**EXERCISE REQUIREMENTS:** Go through the entries and transcribe each one exactly, dropping the pictures.

╭─ AVAILABLE RECORDS

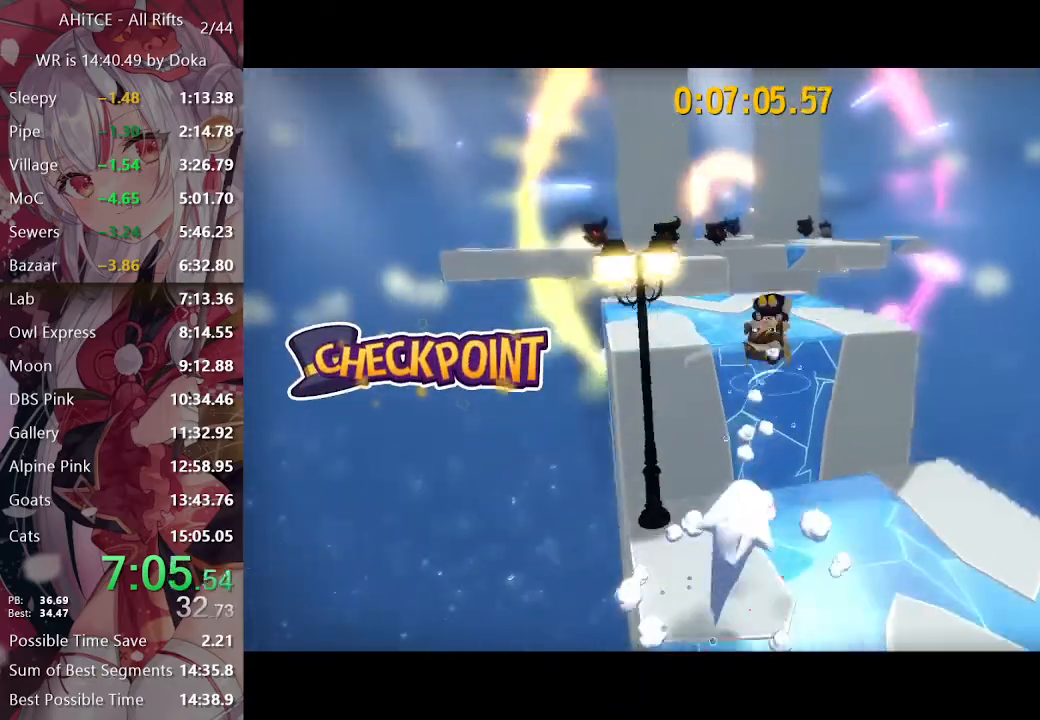
{"buttons": ["L2"], "left_stick": "up", "right_stick": "center", "events": [[150, "right_stick", "left"], [233, "right_stick", "center"], [333, "right_stick", "left"], [400, "right_stick", "center"]]}
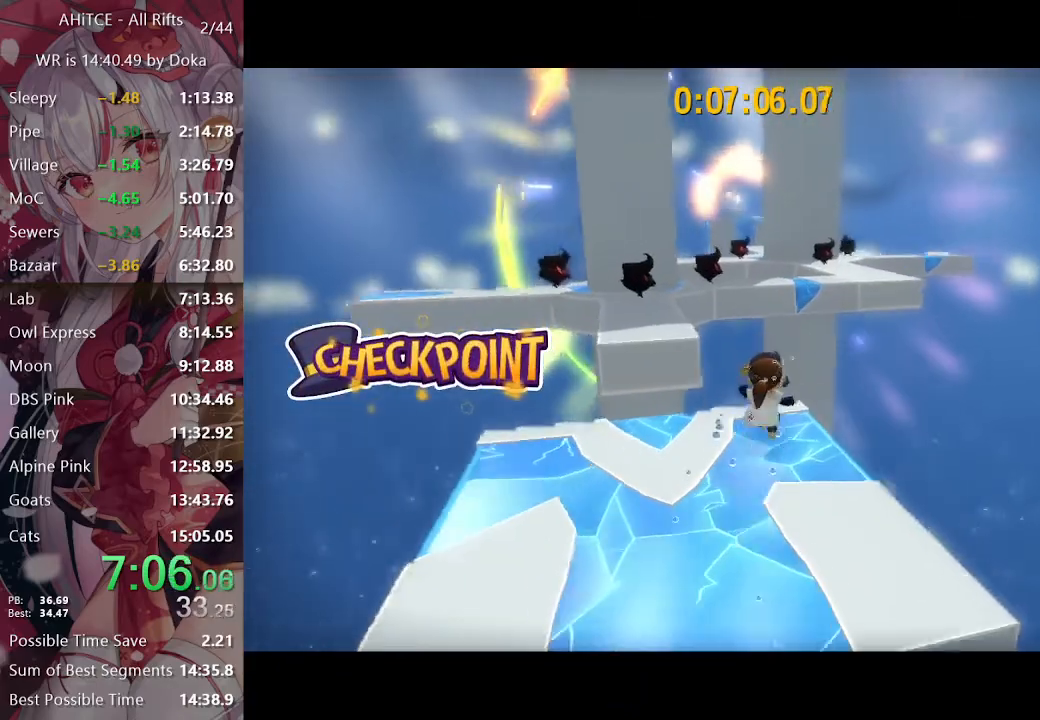
{"buttons": ["L2"], "left_stick": "up", "right_stick": "center", "events": [[250, "A", "down"], [300, "A", "up"]]}
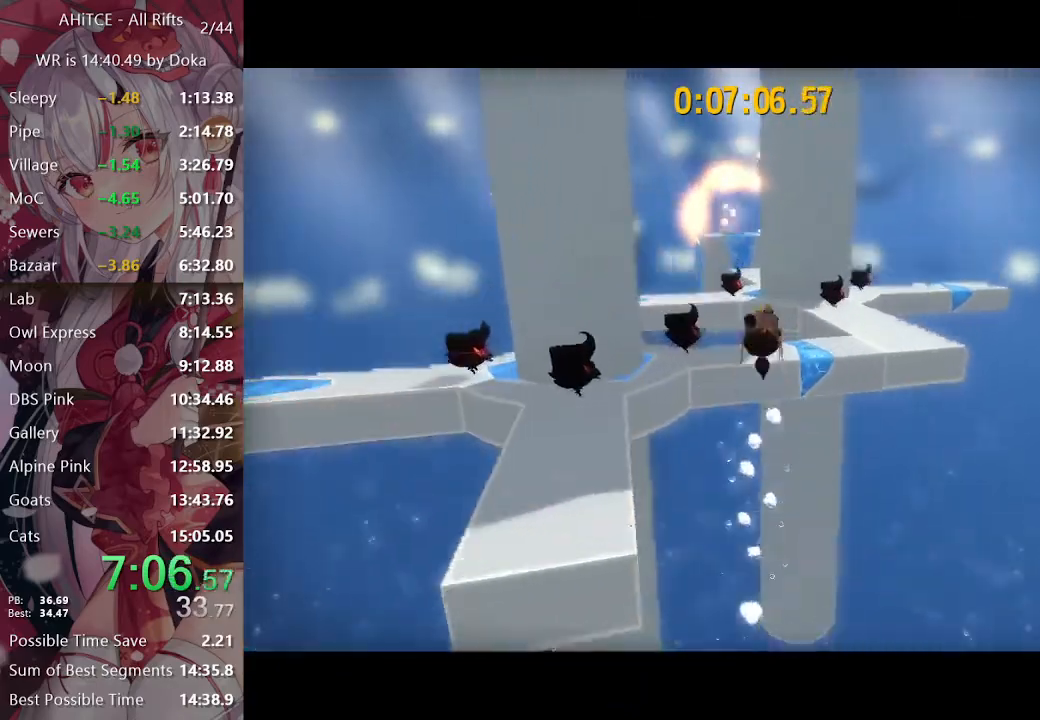
{"buttons": ["L2"], "left_stick": "up", "right_stick": "center", "events": []}
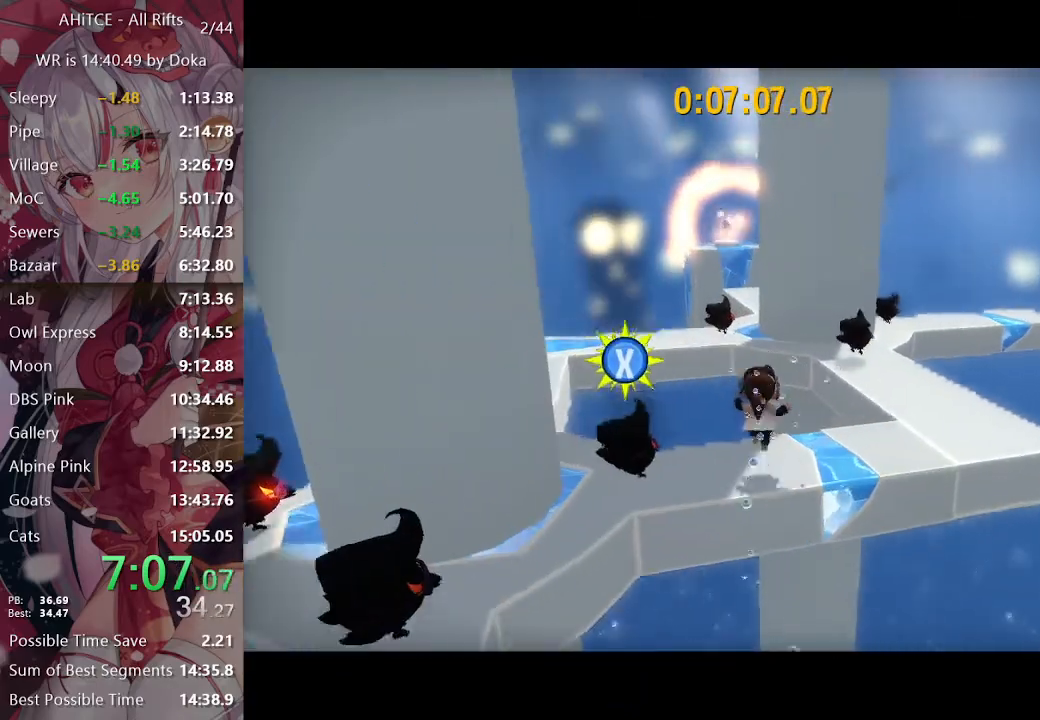
{"buttons": ["L2"], "left_stick": "up-left", "right_stick": "center", "events": [[167, "A", "down"], [267, "A", "up"], [367, "R2", "down"], [467, "R2", "up"], [483, "left_stick", "up-left"]]}
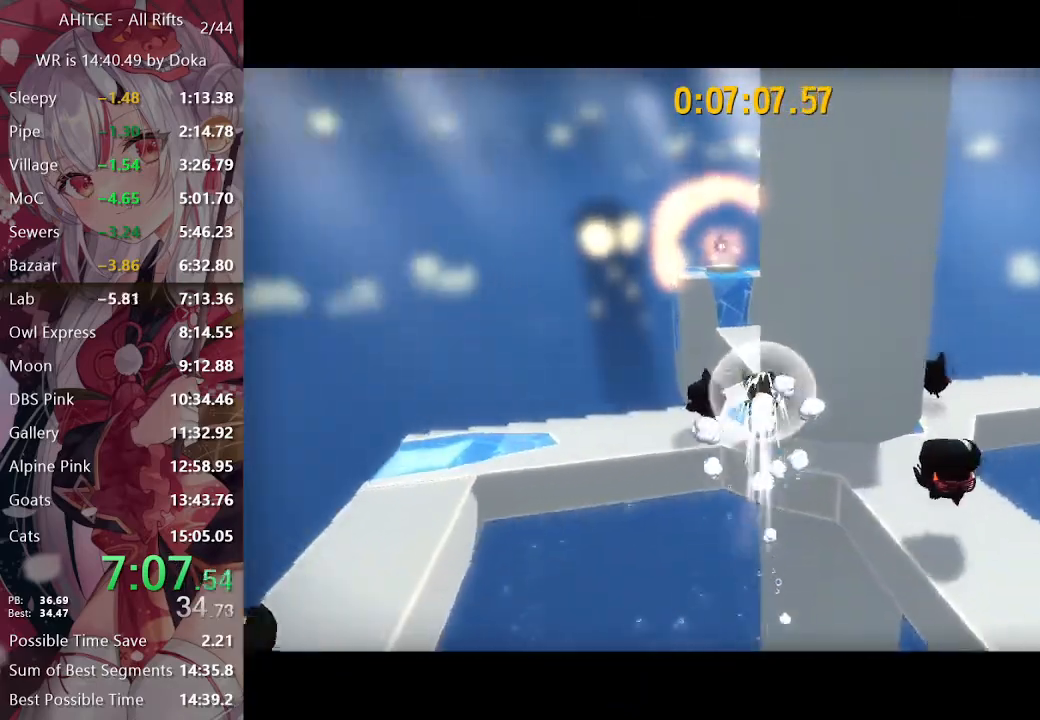
{"buttons": ["L2"], "left_stick": "up", "right_stick": "center", "events": [[100, "right_stick", "left"], [183, "right_stick", "center"], [450, "left_stick", "up"]]}
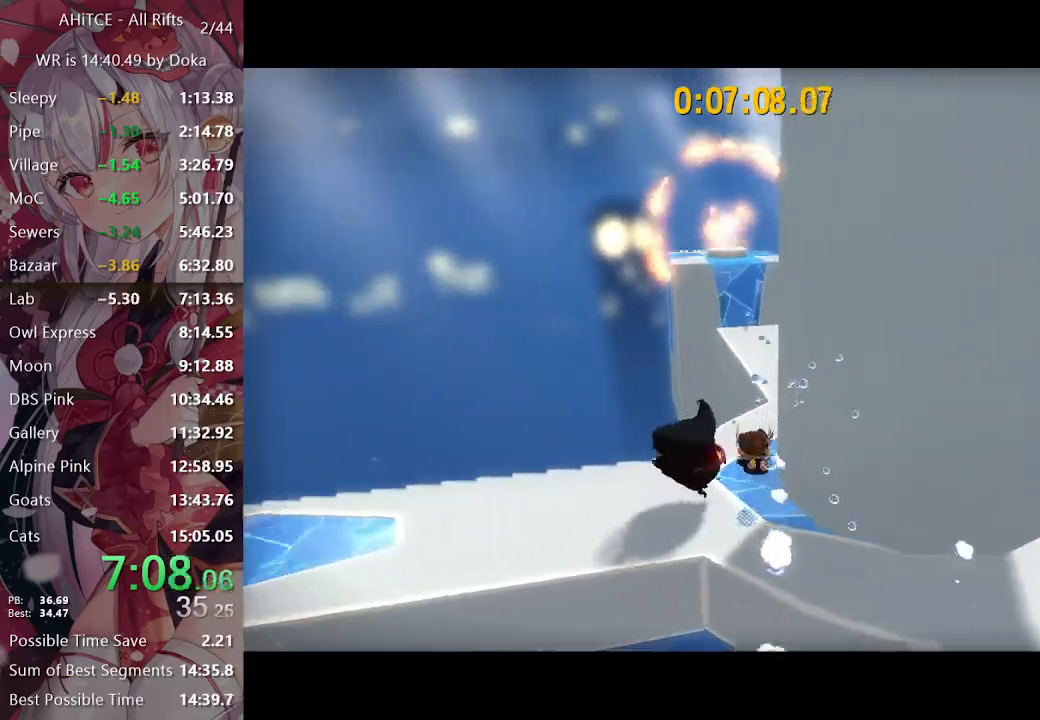
{"buttons": ["L2"], "left_stick": "up", "right_stick": "center", "events": [[33, "R2", "down"], [133, "R2", "up"], [183, "right_stick", "left"], [283, "right_stick", "center"]]}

╰─

**SOLUTION FOR THIS EXERCISE:**
{"buttons": ["L2"], "left_stick": "up", "right_stick": "center", "events": [[150, "right_stick", "left"], [233, "right_stick", "center"], [333, "right_stick", "left"], [400, "right_stick", "center"]]}
{"buttons": ["L2"], "left_stick": "up", "right_stick": "center", "events": [[250, "A", "down"], [300, "A", "up"]]}
{"buttons": ["L2"], "left_stick": "up", "right_stick": "center", "events": []}
{"buttons": ["L2"], "left_stick": "up-left", "right_stick": "center", "events": [[167, "A", "down"], [267, "A", "up"], [367, "R2", "down"], [467, "R2", "up"], [483, "left_stick", "up-left"]]}
{"buttons": ["L2"], "left_stick": "up", "right_stick": "center", "events": [[100, "right_stick", "left"], [183, "right_stick", "center"], [450, "left_stick", "up"]]}
{"buttons": ["L2"], "left_stick": "up", "right_stick": "center", "events": [[33, "R2", "down"], [133, "R2", "up"], [183, "right_stick", "left"], [283, "right_stick", "center"]]}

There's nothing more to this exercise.